Partidos da Esplanada deram 415 votos contra Lula
Partidos que ocupam cadeiras na Esplanada foram determinantes para engrossar a surra que Lula levou na sessão do Congresso que analisou vetos presidenciais, especialmente o “veto da liberdade”, mantido, e a queda do veto sobre saidinha. Somadas as duas pautas, foram 415 votos contrariando o que orientou o Planalto. No veto da liberdade, votado apenas na Câmara, foram 193 votos vindos de “aliados” como PP (42), União Brasil (51), Republicanos (40), PSD (37), MDB (21), PDT (2).
Derrapou
Chamou atenção o voto de José Medeiros (PL-MT), reconhecido opositor. Se absteve no veto da liberdade. O deputado disse que votou errado.
No muro
Do lado petista também teve quem ficou em cima do muro.

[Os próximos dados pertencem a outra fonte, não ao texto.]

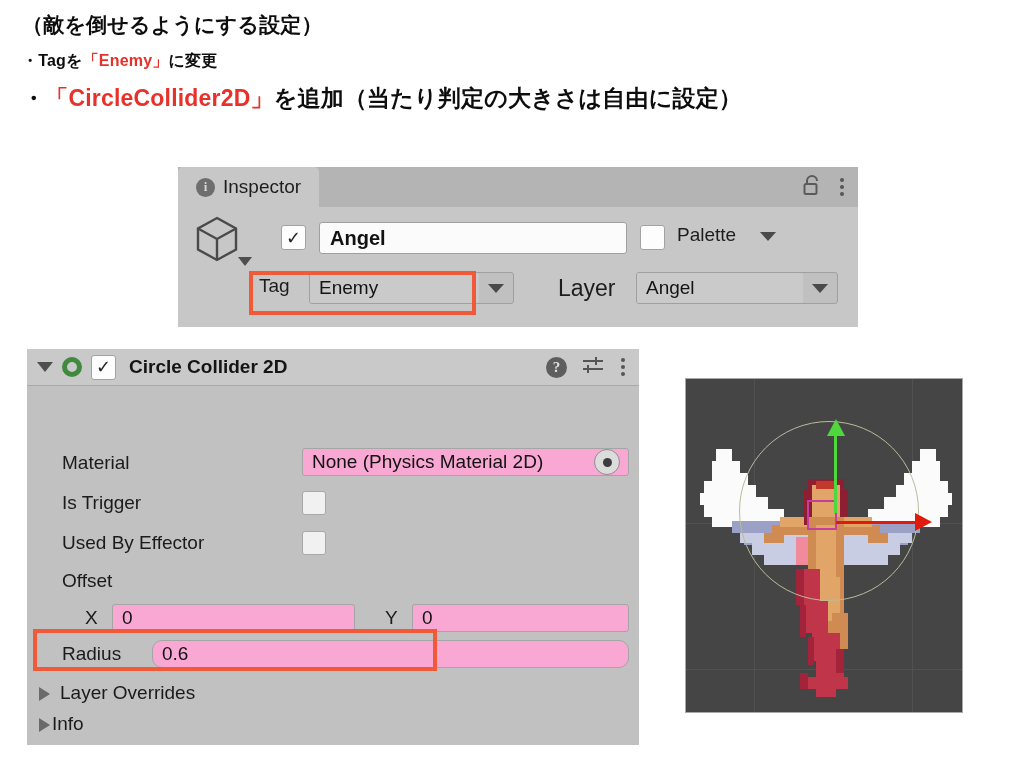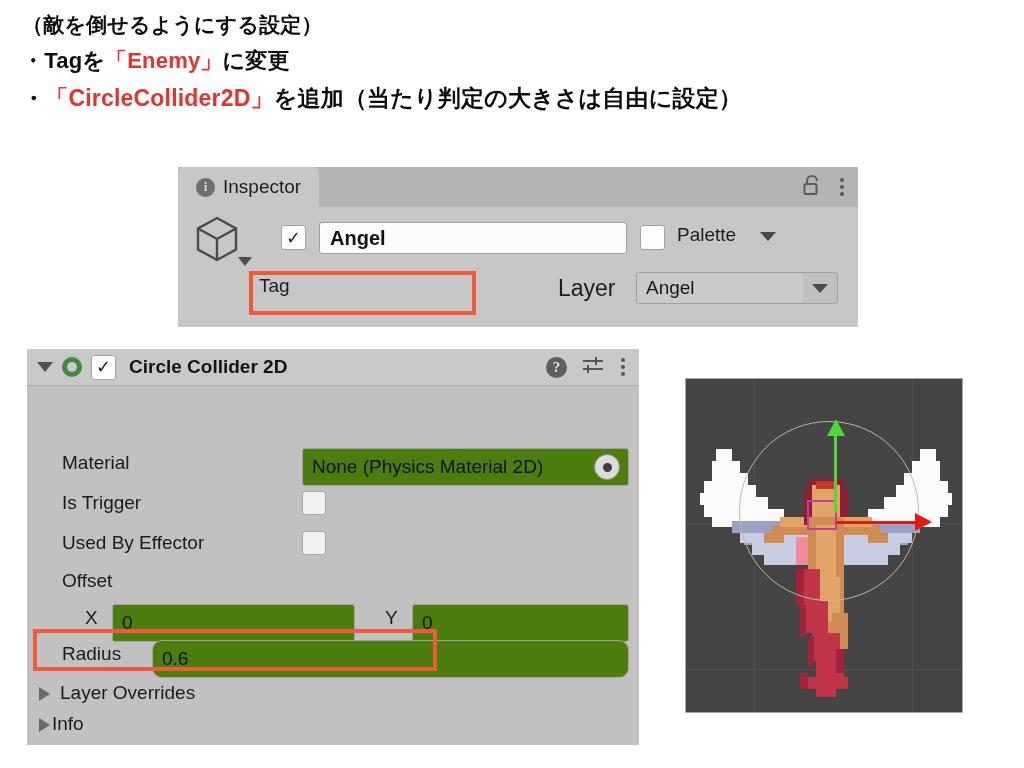"・Tagを「Enemy」に変更" .ins-line.l2 { font-size: 22px -> 16px }
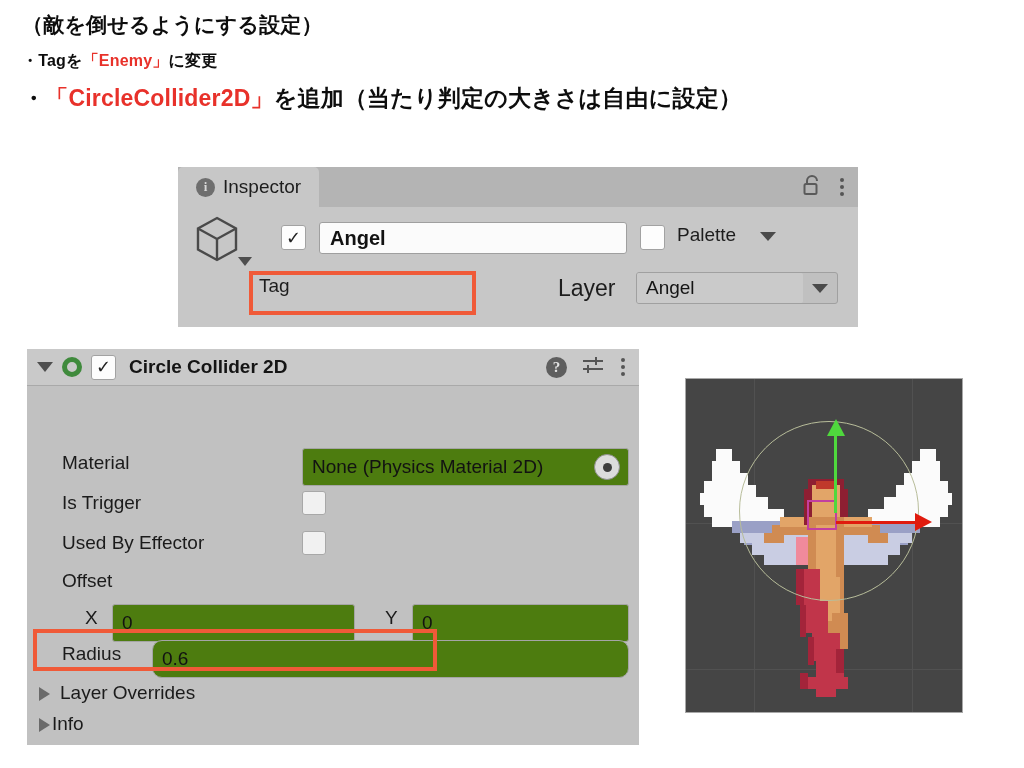"Enemy" div.dropdown { html: none -> <div> <span>Enemy</span> <span> <span></span> </span> </div> }
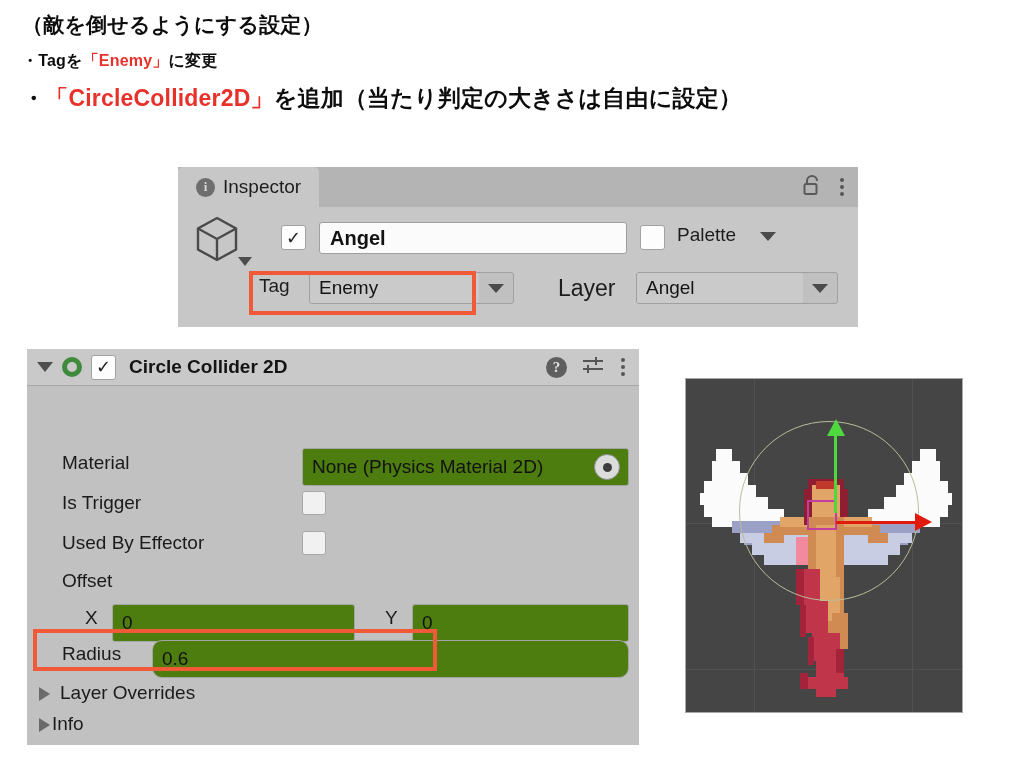"None (Physics Material 2D)" .field { background: #4d7c0f -> #f9a8d4; height: 38px -> 28px }
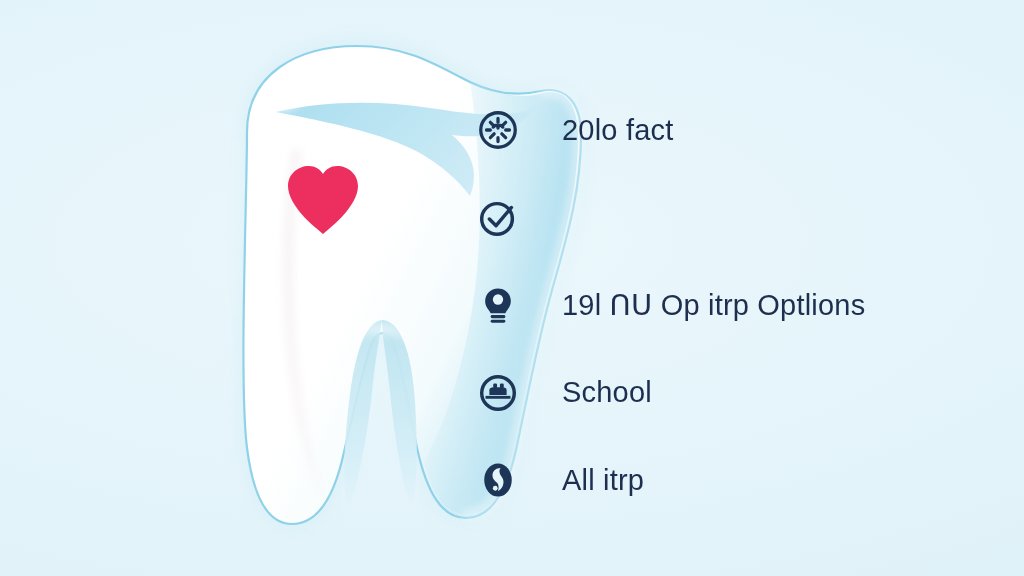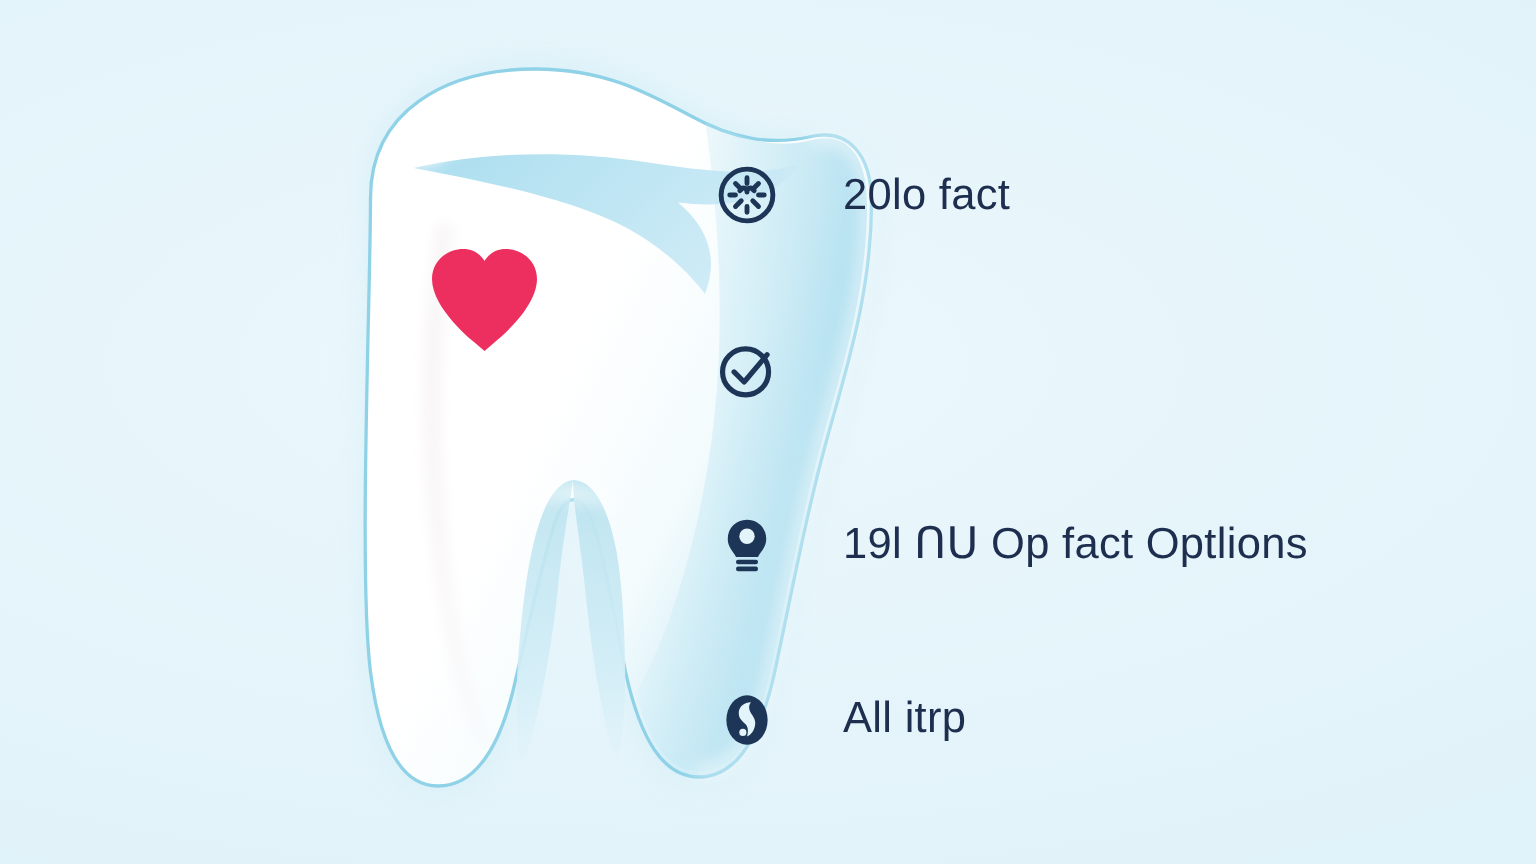"19l ՈՍ Op fact Optlions" span.row-label { text: fact -> itrp }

O deputado Paulão (AL) foi o único voto divergente no partido, optou pela abstenção.
De lavada
Na votação que derrubou o veto de Lula que mantinha regalia para bandido, a surra foi ainda maior: 222 votos de partidos com cadeira na Esplanada.
Jogo de cena
Fala do vice-presidente Geraldo Alckmin só confirma o que todo mundo já sabia: não passou de jogo de cena a lorota de Lula de que vetaria taxação de compras até US$ 50. Alckmin admitiu que Lula não vai vetar.
Vergonha alheia
Viralizou nas redes uma encenação do ditador venezuelano Nicolas Maduro, com apoiadores, fingindo emoção e apreço. Além do mico, o tirano está vestido da cabeça aos pés de Nike, capitalista empresa americana.
Fundamentos gelados
Após semana marcada por derrotas de Lula no Congresso, deputados começam a reclamar da falta de atenção a pautas “fundamentais”, como a reforma administrativa, na geladeira há quase seis meses.
Fundo perdido
O Brasil, apesar de estar entre os países com a maior carga tributária, é aquele com pior retorno para o bem-estar da população. Os dados foram levantados pelo Instituto Brasileiro de Planejamento e Tributação (IBPT).
Fim da distância
“Pelo bem do Brasil e do Parlamento, nós precisamos acabar com as sessões virtuais. Está completamente errado. O sujeito vota, não sabe o que está votando”, disse o deputado Arthur Maia (União-BA) à coluna.
Dengue sem controle
O surto de dengue já não ganha destaque nas manchetes, que também se atrasaram para dar atenção às enchentes no Sul: o Brasil fechou a semana com mais de 5,4 milhões de casos da doença e 3.254 mortes.
Muito pior
“Só tem algo pior para a economia do que a pandemia: o PT”. Essa é a conclusão do vereador de São Paulo Rubinho Nunes (União) após déficit nominal bater recorde sob gestão de Lula: R$1.042,8 bilhão.
Pensando bem...
...rombo maior que a pandemia, com amor, pode.